Dataset excerpts:
►

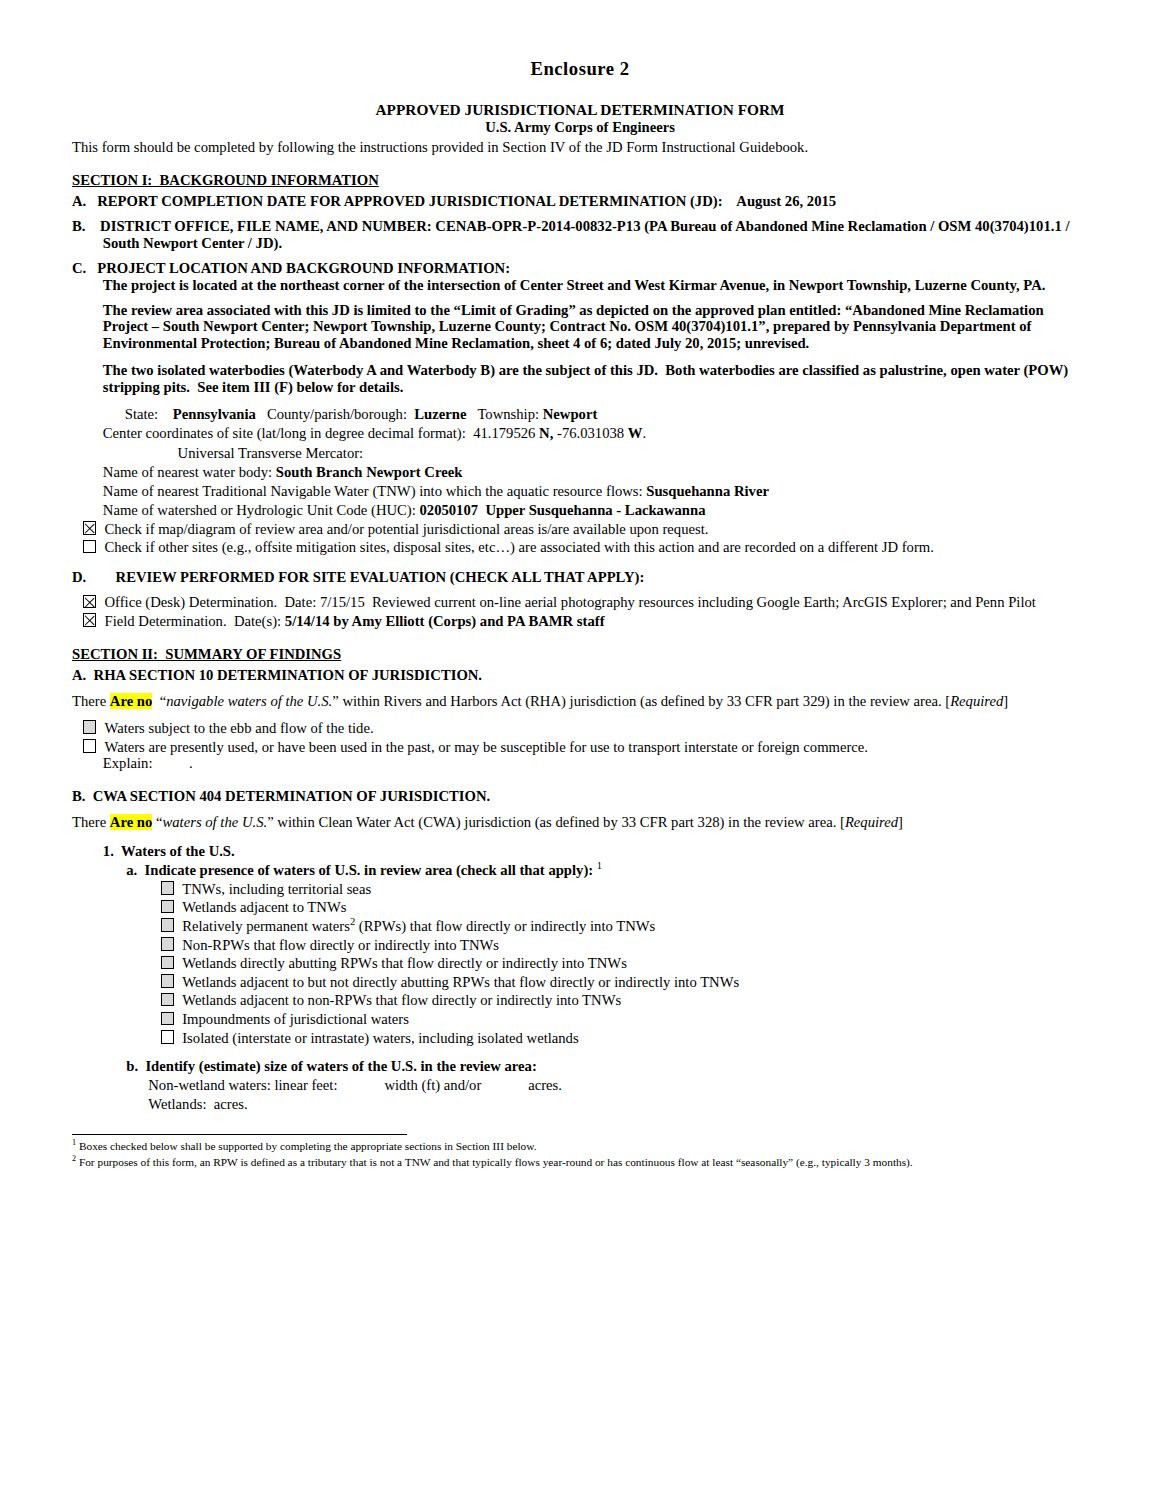Enclosure 2
APPROVED JURISDICTIONAL DETERMINATION FORM
U.S. Army Corps of Engineers
This form should be completed by following the instructions provided in Section IV of the JD Form Instructional Guidebook.
SECTION I: BACKGROUND INFORMATION
A. REPORT COMPLETION DATE FOR APPROVED JURISDICTIONAL DETERMINATION (JD): August 26, 2015
B. DISTRICT OFFICE, FILE NAME, AND NUMBER: CENAB-OPR-P-2014-00832-P13 (PA Bureau of Abandoned Mine Reclamation / OSM 40(3704)101.1 / South Newport Center / JD).
C. PROJECT LOCATION AND BACKGROUND INFORMATION:
The project is located at the northeast corner of the intersection of Center Street and West Kirmar Avenue, in Newport Township, Luzerne County, PA.
The review area associated with this JD is limited to the “Limit of Grading” as depicted on the approved plan entitled: “Abandoned Mine Reclamation Project – South Newport Center; Newport Township, Luzerne County; Contract No. OSM 40(3704)101.1”, prepared by Pennsylvania Department of Environmental Protection; Bureau of Abandoned Mine Reclamation, sheet 4 of 6; dated July 20, 2015; unrevised.
The two isolated waterbodies (Waterbody A and Waterbody B) are the subject of this JD. Both waterbodies are classified as palustrine, open water (POW) stripping pits. See item III (F) below for details.
State: Pennsylvania County/parish/borough: Luzerne Township: Newport
Center coordinates of site (lat/long in degree decimal format): 41.179526 N, -76.031038 W.
Universal Transverse Mercator:
Name of nearest water body: South Branch Newport Creek
Name of nearest Traditional Navigable Water (TNW) into which the aquatic resource flows: Susquehanna River
Name of watershed or Hydrologic Unit Code (HUC): 02050107 Upper Susquehanna - Lackawanna
Check if map/diagram of review area and/or potential jurisdictional areas is/are available upon request.
Check if other sites (e.g., offsite mitigation sites, disposal sites, etc…) are associated with this action and are recorded on a different JD form.
D. REVIEW PERFORMED FOR SITE EVALUATION (CHECK ALL THAT APPLY):
Office (Desk) Determination. Date: 7/15/15 Reviewed current on-line aerial photography resources including Google Earth; ArcGIS Explorer; and Penn Pilot
Field Determination. Date(s): 5/14/14 by Amy Elliott (Corps) and PA BAMR staff
SECTION II: SUMMARY OF FINDINGS
A. RHA SECTION 10 DETERMINATION OF JURISDICTION.
There Are no “navigable waters of the U.S.” within Rivers and Harbors Act (RHA) jurisdiction (as defined by 33 CFR part 329) in the review area. [Required]
Waters subject to the ebb and flow of the tide.
Waters are presently used, or have been used in the past, or may be susceptible for use to transport interstate or foreign commerce.
Explain: .
B. CWA SECTION 404 DETERMINATION OF JURISDICTION.
There Are no “waters of the U.S.” within Clean Water Act (CWA) jurisdiction (as defined by 33 CFR part 328) in the review area. [Required]
1. Waters of the U.S.
a. Indicate presence of waters of U.S. in review area (check all that apply): 1
TNWs, including territorial seas
Wetlands adjacent to TNWs
Relatively permanent waters2 (RPWs) that flow directly or indirectly into TNWs
Non-RPWs that flow directly or indirectly into TNWs
Wetlands directly abutting RPWs that flow directly or indirectly into TNWs
Wetlands adjacent to but not directly abutting RPWs that flow directly or indirectly into TNWs
Wetlands adjacent to non-RPWs that flow directly or indirectly into TNWs
Impoundments of jurisdictional waters
Isolated (interstate or intrastate) waters, including isolated wetlands
b. Identify (estimate) size of waters of the U.S. in the review area:
Non-wetland waters: linear feet: width (ft) and/or acres.
Wetlands: acres.
1 Boxes checked below shall be supported by completing the appropriate sections in Section III below.
2 For purposes of this form, an RPW is defined as a tributary that is not a TNW and that typically flows year-round or has continuous flow at least “seasonally” (e.g., typically 3 months).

◄

Every line above is to be repeated exactly, but no picture is to appear in the copy.

Enclosure 2
APPROVED JURISDICTIONAL DETERMINATION FORM
U.S. Army Corps of Engineers
This form should be completed by following the instructions provided in Section IV of the JD Form Instructional Guidebook.
SECTION I: BACKGROUND INFORMATION
A. REPORT COMPLETION DATE FOR APPROVED JURISDICTIONAL DETERMINATION (JD): August 26, 2015
B. DISTRICT OFFICE, FILE NAME, AND NUMBER: CENAB-OPR-P-2014-00832-P13 (PA Bureau of Abandoned Mine Reclamation / OSM 40(3704)101.1 / South Newport Center / JD).
C. PROJECT LOCATION AND BACKGROUND INFORMATION:
The project is located at the northeast corner of the intersection of Center Street and West Kirmar Avenue, in Newport Township, Luzerne County, PA.
The review area associated with this JD is limited to the “Limit of Grading” as depicted on the approved plan entitled: “Abandoned Mine Reclamation Project – South Newport Center; Newport Township, Luzerne County; Contract No. OSM 40(3704)101.1”, prepared by Pennsylvania Department of Environmental Protection; Bureau of Abandoned Mine Reclamation, sheet 4 of 6; dated July 20, 2015; unrevised.
The two isolated waterbodies (Waterbody A and Waterbody B) are the subject of this JD. Both waterbodies are classified as palustrine, open water (POW) stripping pits. See item III (F) below for details.
State: Pennsylvania County/parish/borough: Luzerne Township: Newport
Center coordinates of site (lat/long in degree decimal format): 41.179526 N, -76.031038 W.
Universal Transverse Mercator:
Name of nearest water body: South Branch Newport Creek
Name of nearest Traditional Navigable Water (TNW) into which the aquatic resource flows: Susquehanna River
Name of watershed or Hydrologic Unit Code (HUC): 02050107 Upper Susquehanna - Lackawanna
Check if map/diagram of review area and/or potential jurisdictional areas is/are available upon request.
Check if other sites (e.g., offsite mitigation sites, disposal sites, etc…) are associated with this action and are recorded on a different JD form.
D. REVIEW PERFORMED FOR SITE EVALUATION (CHECK ALL THAT APPLY):
Office (Desk) Determination. Date: 7/15/15 Reviewed current on-line aerial photography resources including Google Earth; ArcGIS Explorer; and Penn Pilot
Field Determination. Date(s): 5/14/14 by Amy Elliott (Corps) and PA BAMR staff
SECTION II: SUMMARY OF FINDINGS
A. RHA SECTION 10 DETERMINATION OF JURISDICTION.
There Are no “navigable waters of the U.S.” within Rivers and Harbors Act (RHA) jurisdiction (as defined by 33 CFR part 329) in the review area. [Required]
Waters subject to the ebb and flow of the tide.
Waters are presently used, or have been used in the past, or may be susceptible for use to transport interstate or foreign commerce.
Explain: .
B. CWA SECTION 404 DETERMINATION OF JURISDICTION.
There Are no “waters of the U.S.” within Clean Water Act (CWA) jurisdiction (as defined by 33 CFR part 328) in the review area. [Required]
1. Waters of the U.S.
a. Indicate presence of waters of U.S. in review area (check all that apply): 1
TNWs, including territorial seas
Wetlands adjacent to TNWs
Relatively permanent waters2 (RPWs) that flow directly or indirectly into TNWs
Non-RPWs that flow directly or indirectly into TNWs
Wetlands directly abutting RPWs that flow directly or indirectly into TNWs
Wetlands adjacent to but not directly abutting RPWs that flow directly or indirectly into TNWs
Wetlands adjacent to non-RPWs that flow directly or indirectly into TNWs
Impoundments of jurisdictional waters
Isolated (interstate or intrastate) waters, including isolated wetlands
b. Identify (estimate) size of waters of the U.S. in the review area:
Non-wetland waters: linear feet: width (ft) and/or acres.
Wetlands: acres.
1 Boxes checked below shall be supported by completing the appropriate sections in Section III below.
2 For purposes of this form, an RPW is defined as a tributary that is not a TNW and that typically flows year-round or has continuous flow at least “seasonally” (e.g., typically 3 months).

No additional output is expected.